La parete frontale all’ingresso è animata da tanti oggetti articolati, tutti giocati sui toni del rosso. Vari materiali, vari riflessi di luce accompagnati da ombre generose. Nelle altre sale prosegue la sequenza delle opere, distinte per colore, uno su ciascuna parete. Sculture come composizioni, elaborati organismi formati da oggetti d’uso quotidiano, creati attraverso successive agglomerazioni, condensazioni, manipolazioni, avvitamenti, torsioni. Accumulazioni, avrebbero detto i Nuovi Realisti francesi qualche anno fa. Cannucce, matite, gomitoli, matasse, pastelli, carte, si raggrumano in queste opere, per poter essere raccolte, vissute, oltre che guardate.

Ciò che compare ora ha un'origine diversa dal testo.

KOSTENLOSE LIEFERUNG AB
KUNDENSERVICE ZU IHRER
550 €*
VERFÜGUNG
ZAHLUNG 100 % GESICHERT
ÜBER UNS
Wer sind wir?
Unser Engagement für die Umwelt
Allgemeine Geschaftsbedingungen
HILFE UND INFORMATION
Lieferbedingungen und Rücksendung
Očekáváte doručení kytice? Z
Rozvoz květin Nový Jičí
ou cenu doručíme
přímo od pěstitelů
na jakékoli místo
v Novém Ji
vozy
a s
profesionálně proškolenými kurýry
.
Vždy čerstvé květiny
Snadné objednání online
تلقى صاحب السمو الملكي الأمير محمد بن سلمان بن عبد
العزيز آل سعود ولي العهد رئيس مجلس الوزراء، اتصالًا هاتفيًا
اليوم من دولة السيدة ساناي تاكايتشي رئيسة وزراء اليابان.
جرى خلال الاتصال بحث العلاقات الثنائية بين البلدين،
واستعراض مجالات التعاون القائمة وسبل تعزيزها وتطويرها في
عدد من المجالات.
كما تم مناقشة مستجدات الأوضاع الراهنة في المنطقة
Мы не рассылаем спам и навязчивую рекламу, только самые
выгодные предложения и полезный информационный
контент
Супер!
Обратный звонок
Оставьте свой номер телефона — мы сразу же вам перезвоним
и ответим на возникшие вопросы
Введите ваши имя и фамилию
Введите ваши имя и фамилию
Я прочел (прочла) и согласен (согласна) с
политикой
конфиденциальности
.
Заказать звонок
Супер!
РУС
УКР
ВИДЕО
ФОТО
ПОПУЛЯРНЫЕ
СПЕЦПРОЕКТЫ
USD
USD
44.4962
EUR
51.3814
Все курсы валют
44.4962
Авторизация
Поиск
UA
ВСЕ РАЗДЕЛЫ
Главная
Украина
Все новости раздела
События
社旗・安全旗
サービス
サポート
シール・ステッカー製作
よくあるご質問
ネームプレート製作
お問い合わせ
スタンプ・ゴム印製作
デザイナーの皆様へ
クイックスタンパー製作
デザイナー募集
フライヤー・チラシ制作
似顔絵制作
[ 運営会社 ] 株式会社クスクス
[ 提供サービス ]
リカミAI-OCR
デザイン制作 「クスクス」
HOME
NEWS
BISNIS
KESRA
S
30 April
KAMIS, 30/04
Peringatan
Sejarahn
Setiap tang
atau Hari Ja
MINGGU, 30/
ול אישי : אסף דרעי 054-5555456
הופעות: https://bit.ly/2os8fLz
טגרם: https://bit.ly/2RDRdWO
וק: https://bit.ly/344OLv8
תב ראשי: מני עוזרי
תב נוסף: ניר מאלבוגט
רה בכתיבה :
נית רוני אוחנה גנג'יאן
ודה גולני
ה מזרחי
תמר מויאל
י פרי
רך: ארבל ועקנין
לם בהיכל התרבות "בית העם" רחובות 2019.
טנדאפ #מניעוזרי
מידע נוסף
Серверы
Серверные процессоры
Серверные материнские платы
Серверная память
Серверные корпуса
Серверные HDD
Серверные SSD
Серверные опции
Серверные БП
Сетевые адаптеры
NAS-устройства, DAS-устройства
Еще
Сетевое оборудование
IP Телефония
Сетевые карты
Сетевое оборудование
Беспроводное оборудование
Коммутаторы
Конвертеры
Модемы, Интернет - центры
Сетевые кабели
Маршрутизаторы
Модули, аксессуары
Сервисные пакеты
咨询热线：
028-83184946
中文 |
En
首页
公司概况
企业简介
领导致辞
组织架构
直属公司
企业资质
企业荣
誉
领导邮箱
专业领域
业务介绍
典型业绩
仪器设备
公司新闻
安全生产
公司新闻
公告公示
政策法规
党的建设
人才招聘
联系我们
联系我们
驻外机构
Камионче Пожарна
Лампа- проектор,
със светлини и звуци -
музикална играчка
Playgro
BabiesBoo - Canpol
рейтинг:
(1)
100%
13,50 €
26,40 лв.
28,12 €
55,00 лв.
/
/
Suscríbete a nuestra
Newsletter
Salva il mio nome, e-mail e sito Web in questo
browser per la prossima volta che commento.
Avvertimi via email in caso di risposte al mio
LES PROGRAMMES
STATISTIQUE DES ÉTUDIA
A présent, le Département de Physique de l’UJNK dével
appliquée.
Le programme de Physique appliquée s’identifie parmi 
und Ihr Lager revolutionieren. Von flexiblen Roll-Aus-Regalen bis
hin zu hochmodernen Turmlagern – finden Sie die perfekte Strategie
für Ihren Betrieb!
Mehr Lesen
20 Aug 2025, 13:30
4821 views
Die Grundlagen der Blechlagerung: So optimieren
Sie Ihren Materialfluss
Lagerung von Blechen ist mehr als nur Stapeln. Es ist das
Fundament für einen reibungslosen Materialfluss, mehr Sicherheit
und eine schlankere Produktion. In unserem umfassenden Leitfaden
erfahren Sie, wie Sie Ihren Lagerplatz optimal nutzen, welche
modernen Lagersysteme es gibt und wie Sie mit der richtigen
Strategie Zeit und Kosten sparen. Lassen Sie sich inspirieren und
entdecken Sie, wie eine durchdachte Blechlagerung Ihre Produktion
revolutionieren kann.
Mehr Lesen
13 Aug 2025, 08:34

Sono presenti anche le prime opere (1989/90) di Paola Pezzi (Brescia, 1963), palesemente eredi della tradizione poverista,
Lavori ibridi di materia grezza, più silenziosi ed introversi, poi evoluti (senza però perdere il tratto riconoscibile, la tridimensionalità compressa, ma esplosiva e vitale, che costituisce il suo stile) in una fase pittorica dedicata alla scoperta del colore e nel successivo periodo scultureo policromo. Brillanti sovrapposizioni di sculture centrifughe create con piccoli oggetti, di cui viene esplicitata la potenza espressiva grazie al gesto. Ma la disposizione gestuale di questi elementi non si riesce a percepire se non immaginando l’opera in perenne rotazione. Momento creativo e opera si identificano in un unico gesto/oggetto continuo che ne condensa il dinamismo. Dinamismo radiale contraddetto da alcune opere recenti, caratterizzate dall’uso di polistirolo, carta e matasse di cotone, in cui prevale la forza centripeta, l’implosione, la contorsione, il ripiegamento dell’opera su se stessa.
Come scrive Luca Beatrice nell’introduzione al catalogo ” ogni cosa viene compressa all’interno di uno schema non dilatabile, corrispondente all’incirca alla possibilità di essere tenuta fra le mani. La moltiplicazione si ha nell’invasione progressiva dello spazio parete, per cui si potrà parlare di opera installata da fruirsi, al meglio, nella totalità e non nel singolo episodio”.